- What needs to be done -
Throughout the material below, tally the lines containing "median" and give the total with no accompanying text.

- Input material -
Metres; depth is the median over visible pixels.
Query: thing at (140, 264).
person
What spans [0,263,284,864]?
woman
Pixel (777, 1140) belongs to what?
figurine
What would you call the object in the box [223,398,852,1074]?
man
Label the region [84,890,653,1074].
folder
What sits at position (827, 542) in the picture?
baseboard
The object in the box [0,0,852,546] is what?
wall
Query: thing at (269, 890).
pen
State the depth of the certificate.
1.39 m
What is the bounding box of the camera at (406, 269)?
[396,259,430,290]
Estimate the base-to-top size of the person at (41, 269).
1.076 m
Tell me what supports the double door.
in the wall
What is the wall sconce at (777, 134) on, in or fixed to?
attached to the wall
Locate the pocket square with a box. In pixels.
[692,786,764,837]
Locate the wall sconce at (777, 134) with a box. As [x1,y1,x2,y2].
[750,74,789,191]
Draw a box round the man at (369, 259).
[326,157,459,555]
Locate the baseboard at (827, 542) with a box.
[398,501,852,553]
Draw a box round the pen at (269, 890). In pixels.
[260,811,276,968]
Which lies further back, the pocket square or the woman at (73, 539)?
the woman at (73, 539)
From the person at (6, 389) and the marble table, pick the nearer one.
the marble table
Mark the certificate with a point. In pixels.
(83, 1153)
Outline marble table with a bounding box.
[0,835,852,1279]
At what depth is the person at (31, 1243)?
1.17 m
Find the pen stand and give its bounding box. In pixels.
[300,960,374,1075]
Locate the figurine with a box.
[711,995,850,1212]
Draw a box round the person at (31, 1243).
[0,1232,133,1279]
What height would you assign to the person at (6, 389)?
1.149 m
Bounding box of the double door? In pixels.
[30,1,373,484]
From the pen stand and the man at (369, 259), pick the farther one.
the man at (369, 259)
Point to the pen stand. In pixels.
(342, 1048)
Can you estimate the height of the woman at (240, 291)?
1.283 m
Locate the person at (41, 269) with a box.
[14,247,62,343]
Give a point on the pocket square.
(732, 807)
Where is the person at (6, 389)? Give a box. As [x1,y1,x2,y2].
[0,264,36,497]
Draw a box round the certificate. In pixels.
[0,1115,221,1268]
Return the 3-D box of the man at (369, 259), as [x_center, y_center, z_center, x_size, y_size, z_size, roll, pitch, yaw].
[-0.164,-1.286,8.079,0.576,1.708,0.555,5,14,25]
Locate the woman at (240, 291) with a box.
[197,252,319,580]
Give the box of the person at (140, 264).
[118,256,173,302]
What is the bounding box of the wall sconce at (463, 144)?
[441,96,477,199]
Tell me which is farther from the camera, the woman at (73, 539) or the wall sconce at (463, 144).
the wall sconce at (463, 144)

---

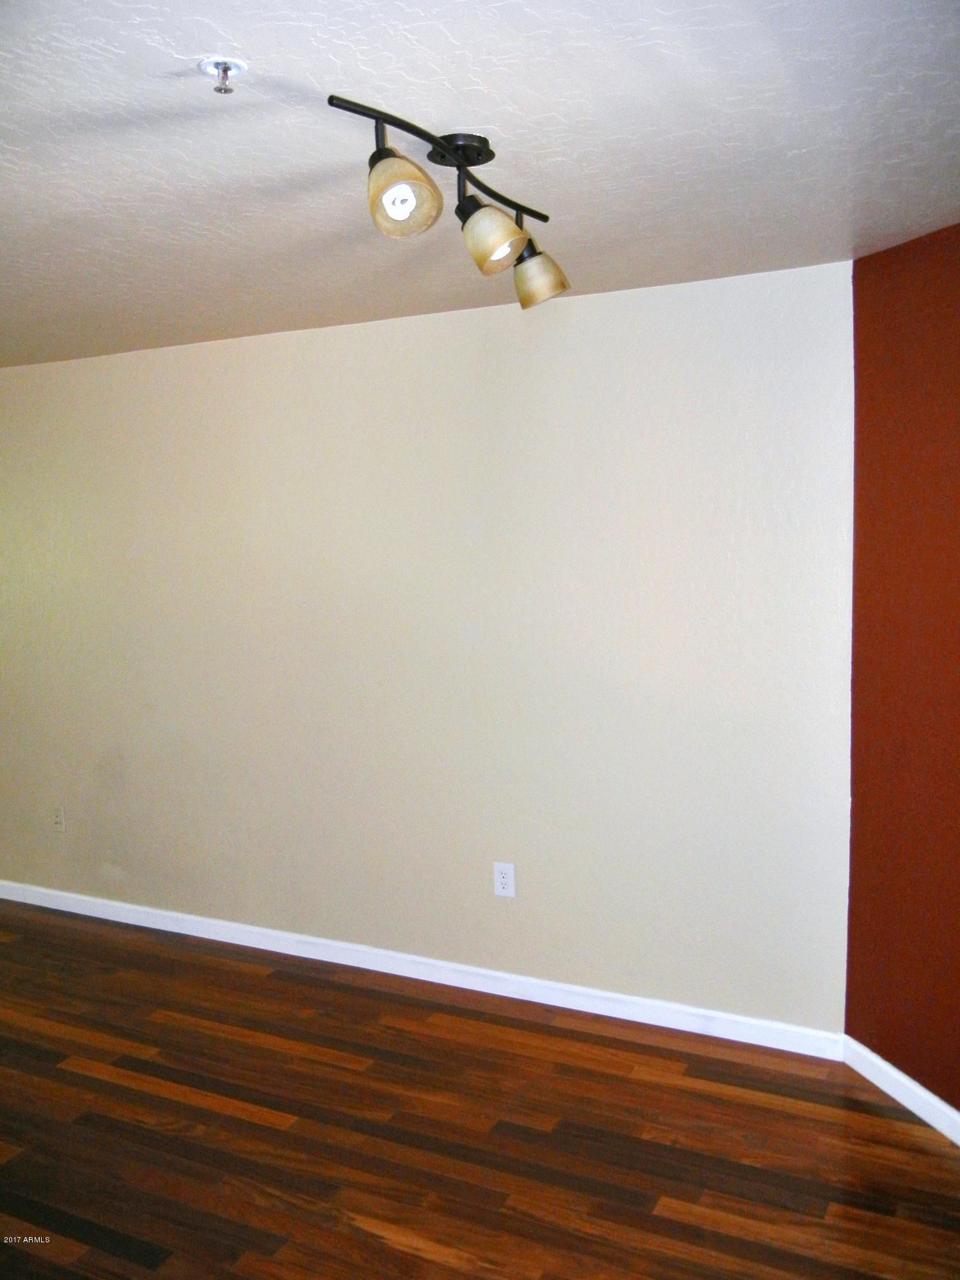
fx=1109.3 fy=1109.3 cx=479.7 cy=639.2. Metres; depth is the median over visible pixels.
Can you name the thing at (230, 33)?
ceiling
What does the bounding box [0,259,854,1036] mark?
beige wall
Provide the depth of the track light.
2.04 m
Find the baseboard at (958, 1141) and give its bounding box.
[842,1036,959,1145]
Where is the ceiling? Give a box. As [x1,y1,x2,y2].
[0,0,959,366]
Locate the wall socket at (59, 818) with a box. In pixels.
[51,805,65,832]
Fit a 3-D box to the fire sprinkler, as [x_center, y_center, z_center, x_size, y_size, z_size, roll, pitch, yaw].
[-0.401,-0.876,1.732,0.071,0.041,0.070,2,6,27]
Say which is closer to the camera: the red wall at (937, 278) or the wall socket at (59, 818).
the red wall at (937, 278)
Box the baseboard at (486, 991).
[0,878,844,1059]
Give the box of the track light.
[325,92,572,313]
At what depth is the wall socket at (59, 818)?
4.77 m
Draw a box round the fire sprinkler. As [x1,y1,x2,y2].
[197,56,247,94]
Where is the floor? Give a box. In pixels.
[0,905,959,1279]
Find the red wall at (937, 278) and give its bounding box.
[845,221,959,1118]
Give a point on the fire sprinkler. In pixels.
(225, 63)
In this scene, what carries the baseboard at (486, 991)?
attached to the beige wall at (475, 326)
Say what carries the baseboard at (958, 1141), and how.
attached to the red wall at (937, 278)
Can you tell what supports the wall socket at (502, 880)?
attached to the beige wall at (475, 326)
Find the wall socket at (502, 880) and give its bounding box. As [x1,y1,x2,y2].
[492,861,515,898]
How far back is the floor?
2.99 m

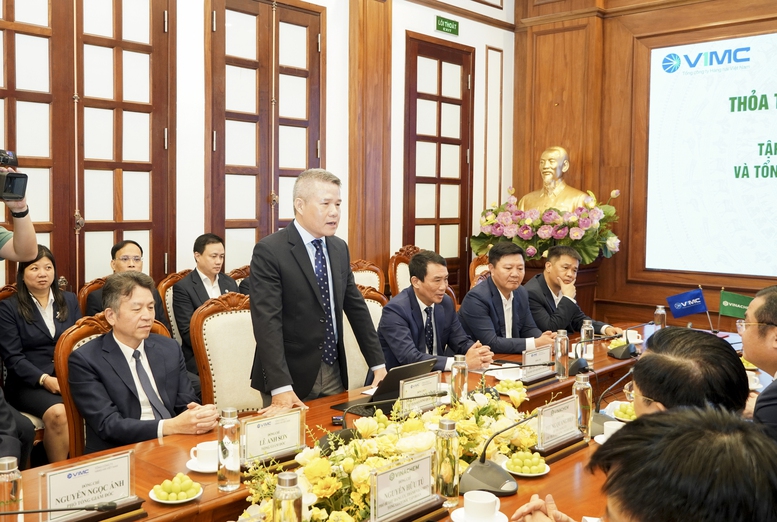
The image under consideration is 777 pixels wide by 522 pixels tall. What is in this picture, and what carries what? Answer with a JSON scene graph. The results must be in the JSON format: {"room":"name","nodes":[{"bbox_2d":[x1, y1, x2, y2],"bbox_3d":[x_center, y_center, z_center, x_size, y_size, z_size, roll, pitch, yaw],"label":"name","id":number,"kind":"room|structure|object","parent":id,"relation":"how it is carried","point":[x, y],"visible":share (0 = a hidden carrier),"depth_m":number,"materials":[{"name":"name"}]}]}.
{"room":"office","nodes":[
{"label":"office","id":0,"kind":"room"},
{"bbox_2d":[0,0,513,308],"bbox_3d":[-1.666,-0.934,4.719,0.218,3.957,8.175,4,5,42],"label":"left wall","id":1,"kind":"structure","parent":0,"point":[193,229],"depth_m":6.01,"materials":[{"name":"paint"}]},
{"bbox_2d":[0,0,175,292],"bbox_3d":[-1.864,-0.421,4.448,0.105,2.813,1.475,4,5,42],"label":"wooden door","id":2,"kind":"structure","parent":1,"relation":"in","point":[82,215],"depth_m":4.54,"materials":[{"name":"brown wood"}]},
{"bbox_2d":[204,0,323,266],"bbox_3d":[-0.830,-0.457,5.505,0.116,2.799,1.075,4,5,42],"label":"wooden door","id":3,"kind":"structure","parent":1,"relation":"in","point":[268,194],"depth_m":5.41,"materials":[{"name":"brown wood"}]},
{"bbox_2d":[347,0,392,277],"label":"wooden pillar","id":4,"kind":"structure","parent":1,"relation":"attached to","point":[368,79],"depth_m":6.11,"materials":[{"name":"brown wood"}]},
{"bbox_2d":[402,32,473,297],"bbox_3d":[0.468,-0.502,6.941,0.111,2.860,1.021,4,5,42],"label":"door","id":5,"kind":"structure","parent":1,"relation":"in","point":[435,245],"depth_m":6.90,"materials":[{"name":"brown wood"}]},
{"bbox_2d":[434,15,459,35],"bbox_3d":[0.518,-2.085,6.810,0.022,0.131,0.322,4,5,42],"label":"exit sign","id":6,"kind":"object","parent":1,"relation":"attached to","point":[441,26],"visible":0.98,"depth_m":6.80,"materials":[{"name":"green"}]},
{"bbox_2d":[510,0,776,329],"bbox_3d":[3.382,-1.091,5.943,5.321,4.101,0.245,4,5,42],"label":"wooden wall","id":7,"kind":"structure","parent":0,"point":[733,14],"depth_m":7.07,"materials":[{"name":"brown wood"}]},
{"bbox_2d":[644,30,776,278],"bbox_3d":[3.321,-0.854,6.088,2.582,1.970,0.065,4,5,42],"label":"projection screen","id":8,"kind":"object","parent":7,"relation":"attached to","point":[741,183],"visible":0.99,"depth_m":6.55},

- Result of this exercise -
2